# Solar pond pumps



## BigTom (26 Sep 2013)

Hi all,

I'm looking to do a little water feature for Mum's garden, consisting of three oak half barrels of different sizes in a little cluster, and thought it would be nice to have some flow between them.

Does anyone know if cheapish solar powered pumps would be any good? I don't think it'd need to move a huge amount of water, and the pumping height difference would be about 8". It wouldn't be crucial for filtration or anything, so no need for them to run at night or in bad weather.

Cheers,
Tom


----------



## Alastair (27 Sep 2013)

There's loads of solar powered pond pumps on ebay mate all with various flow ratings but they sound ideal for what you need them for. 

Sent from my GT-I9505 using Tapatalk 2


----------



## martin-green (28 Sep 2013)

I have tried several solar pumps they all claim to do this and that, they don't. To have water flowing from one barrel to another although as you said you will not need a lot of water flowing, it will be more than a solar pump can provide. I will see if i can find a video clip I found on YT that pretty much says it all


----------



## martin-green (28 Sep 2013)

Found it



If you notice, not only is it a poor flow, it doesn't work unless it is really bright sunshine.

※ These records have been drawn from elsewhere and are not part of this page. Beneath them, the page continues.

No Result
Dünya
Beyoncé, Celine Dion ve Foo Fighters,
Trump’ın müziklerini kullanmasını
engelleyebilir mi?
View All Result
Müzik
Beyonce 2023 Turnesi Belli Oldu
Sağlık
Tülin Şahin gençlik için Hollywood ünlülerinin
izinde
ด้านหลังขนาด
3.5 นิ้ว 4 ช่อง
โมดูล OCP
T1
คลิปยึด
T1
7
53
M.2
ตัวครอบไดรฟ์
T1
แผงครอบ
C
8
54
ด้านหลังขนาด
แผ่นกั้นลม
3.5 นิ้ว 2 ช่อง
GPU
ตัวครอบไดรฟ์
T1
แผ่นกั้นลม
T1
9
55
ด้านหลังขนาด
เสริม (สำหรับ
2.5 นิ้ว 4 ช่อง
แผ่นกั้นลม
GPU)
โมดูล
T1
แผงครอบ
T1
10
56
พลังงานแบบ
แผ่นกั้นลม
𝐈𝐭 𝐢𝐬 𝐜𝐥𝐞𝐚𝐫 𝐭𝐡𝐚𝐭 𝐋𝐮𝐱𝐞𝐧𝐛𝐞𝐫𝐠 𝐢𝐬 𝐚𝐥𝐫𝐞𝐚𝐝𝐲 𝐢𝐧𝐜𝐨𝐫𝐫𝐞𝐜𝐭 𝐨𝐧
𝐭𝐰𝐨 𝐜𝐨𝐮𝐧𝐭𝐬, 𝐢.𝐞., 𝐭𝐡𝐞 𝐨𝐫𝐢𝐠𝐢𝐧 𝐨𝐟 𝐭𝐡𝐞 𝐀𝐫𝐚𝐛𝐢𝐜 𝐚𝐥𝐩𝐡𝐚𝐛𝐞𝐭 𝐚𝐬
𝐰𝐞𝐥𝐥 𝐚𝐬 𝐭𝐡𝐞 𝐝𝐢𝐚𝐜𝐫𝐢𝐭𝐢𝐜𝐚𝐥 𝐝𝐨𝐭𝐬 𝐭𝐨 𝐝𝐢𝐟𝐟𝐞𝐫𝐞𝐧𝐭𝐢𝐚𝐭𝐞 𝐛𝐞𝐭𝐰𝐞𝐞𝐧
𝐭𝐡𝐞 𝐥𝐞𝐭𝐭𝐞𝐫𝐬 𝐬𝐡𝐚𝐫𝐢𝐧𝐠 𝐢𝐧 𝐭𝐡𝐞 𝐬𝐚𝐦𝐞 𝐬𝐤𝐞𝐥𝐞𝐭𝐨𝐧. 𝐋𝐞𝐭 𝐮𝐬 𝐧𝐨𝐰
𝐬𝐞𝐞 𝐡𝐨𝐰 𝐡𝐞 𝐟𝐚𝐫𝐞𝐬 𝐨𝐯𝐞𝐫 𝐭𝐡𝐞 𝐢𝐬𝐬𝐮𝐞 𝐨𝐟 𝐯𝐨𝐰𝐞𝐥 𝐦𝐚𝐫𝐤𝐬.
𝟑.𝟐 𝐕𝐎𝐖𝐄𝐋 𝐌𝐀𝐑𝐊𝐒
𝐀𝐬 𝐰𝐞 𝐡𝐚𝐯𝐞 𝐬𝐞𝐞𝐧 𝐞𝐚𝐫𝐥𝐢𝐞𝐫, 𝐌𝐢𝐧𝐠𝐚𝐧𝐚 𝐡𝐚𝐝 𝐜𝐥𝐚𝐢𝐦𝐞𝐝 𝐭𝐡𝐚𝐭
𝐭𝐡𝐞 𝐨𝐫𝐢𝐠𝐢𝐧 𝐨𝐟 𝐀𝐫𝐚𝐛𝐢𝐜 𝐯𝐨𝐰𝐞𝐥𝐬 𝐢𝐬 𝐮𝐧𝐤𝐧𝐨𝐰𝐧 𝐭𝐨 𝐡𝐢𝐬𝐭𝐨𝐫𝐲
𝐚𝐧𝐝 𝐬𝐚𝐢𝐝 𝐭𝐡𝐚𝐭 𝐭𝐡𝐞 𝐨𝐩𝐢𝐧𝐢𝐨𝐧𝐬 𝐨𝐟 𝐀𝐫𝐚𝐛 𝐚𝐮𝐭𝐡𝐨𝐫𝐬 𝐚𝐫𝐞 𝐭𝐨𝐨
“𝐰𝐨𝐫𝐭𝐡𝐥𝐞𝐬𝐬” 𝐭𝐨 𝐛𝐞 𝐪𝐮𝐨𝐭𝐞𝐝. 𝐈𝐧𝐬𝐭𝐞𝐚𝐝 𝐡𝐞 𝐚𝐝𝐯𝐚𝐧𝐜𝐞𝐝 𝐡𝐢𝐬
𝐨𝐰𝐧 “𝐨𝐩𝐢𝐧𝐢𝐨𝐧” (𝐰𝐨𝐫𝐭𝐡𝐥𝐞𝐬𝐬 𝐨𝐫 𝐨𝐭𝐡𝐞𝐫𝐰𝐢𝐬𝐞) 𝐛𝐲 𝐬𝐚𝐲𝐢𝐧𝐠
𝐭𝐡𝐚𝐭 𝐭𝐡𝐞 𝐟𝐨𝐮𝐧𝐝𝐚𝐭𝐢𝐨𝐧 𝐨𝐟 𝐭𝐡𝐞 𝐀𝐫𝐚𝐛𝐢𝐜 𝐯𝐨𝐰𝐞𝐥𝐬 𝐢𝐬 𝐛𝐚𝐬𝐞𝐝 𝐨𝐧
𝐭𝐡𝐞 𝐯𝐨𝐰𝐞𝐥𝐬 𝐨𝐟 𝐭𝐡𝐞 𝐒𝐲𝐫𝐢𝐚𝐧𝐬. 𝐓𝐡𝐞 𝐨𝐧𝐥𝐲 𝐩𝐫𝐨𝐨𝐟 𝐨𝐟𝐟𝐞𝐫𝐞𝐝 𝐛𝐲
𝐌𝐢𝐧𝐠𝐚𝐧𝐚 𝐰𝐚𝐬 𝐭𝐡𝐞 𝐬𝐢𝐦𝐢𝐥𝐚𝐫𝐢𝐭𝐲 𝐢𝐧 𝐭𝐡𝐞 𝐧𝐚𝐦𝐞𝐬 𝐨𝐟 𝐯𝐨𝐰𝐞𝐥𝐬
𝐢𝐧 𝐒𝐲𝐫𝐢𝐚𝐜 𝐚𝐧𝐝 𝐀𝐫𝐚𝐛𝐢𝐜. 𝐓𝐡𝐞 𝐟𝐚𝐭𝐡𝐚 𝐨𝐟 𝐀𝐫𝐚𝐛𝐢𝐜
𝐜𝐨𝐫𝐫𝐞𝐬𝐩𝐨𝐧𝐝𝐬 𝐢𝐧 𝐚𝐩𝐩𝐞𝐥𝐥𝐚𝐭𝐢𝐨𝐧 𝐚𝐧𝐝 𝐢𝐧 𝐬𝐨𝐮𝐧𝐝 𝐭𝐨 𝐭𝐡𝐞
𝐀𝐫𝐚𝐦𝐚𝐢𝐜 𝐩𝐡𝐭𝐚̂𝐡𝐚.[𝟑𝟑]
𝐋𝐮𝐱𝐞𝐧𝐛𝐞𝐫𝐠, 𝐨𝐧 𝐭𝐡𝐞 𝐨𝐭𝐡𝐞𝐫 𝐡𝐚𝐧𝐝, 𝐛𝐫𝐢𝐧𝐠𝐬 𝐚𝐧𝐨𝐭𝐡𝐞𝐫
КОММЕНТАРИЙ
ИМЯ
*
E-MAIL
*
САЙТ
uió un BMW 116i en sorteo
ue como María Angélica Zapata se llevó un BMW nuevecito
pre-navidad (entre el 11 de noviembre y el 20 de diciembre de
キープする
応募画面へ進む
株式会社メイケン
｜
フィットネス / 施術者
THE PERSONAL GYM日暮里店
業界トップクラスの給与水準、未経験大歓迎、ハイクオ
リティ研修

I would use a small mains pump instead


----------



## Alastair (28 Sep 2013)

Oh dear. ...... I retract my last post 

Sent from my GT-I9505 using Tapatalk 2


----------



## martin-green (28 Sep 2013)

Its not THAT bad, (ok, here in the UK, it is) It can be done but as most solar pump kits come with a small solar panel you need to buy a bigger one, there is the "problem" a good solar panel is not cheap.
Also if you look at most solar kits the only difference is the cardboard box it comes in, over the years I have tried a few and all with the same result, unless you want to spend a lot, or move to a sunny country, solar is not good for the UK (Yet)


----------



## ian_m (1 Oct 2013)

A proper make (Hozelock, 450litres/hour) fountain pumps costs £20 and uses only 10W. That works out 10/1000 * 24 * 365 * £0.15 = £13 a year to have water running 24/7. Something to thing about.


----------



## BigTom (1 Oct 2013)

Hi all, thanks for the replies. Sorry for not responding in detail, I'm on a really flaky mobile connection. As I feared regarding the eBay pumps, but mains isn't really an option (would require getting a cable through a 3 foot thick granite wall).


----------



## deepak267 (1 Oct 2013)

Solar power pumps are useless for UK weather condition.


----------